* Extracted information
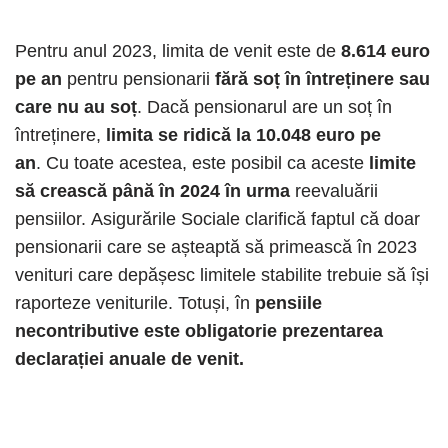
Pentru anul 2023, limita de venit este de
8.614 euro
pe an
pentru pensionarii
fără soț în întreținere sau
care nu au soț
. Dacă pensionarul are un soț în
întreținere,
limita se ridică la 10.048 euro pe
an
. Cu toate acestea, este posibil ca aceste
limite
să crească până în 2024 în urma
reevaluării
pensiilor. Asigurările Sociale clarifică faptul că doar
pensionarii care se așteaptă să primească în 2023
venituri care depășesc limitele stabilite trebuie să își
raporteze veniturile. Totuși, în
pensiile
necontributive este obligatorie prezentarea
declarației anuale de venit.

* Task to complete
All lines from the one containing "fără soț în întreținere sau" to the last line of the material above must be copied exactly, and only those.

* Result for this exercise
fără soț în întreținere sau
care nu au soț
. Dacă pensionarul are un soț în
întreținere,
limita se ridică la 10.048 euro pe
an
. Cu toate acestea, este posibil ca aceste
limite
să crească până în 2024 în urma
reevaluării
pensiilor. Asigurările Sociale clarifică faptul că doar
pensionarii care se așteaptă să primească în 2023
venituri care depășesc limitele stabilite trebuie să își
raporteze veniturile. Totuși, în
pensiile
necontributive este obligatorie prezentarea
declarației anuale de venit.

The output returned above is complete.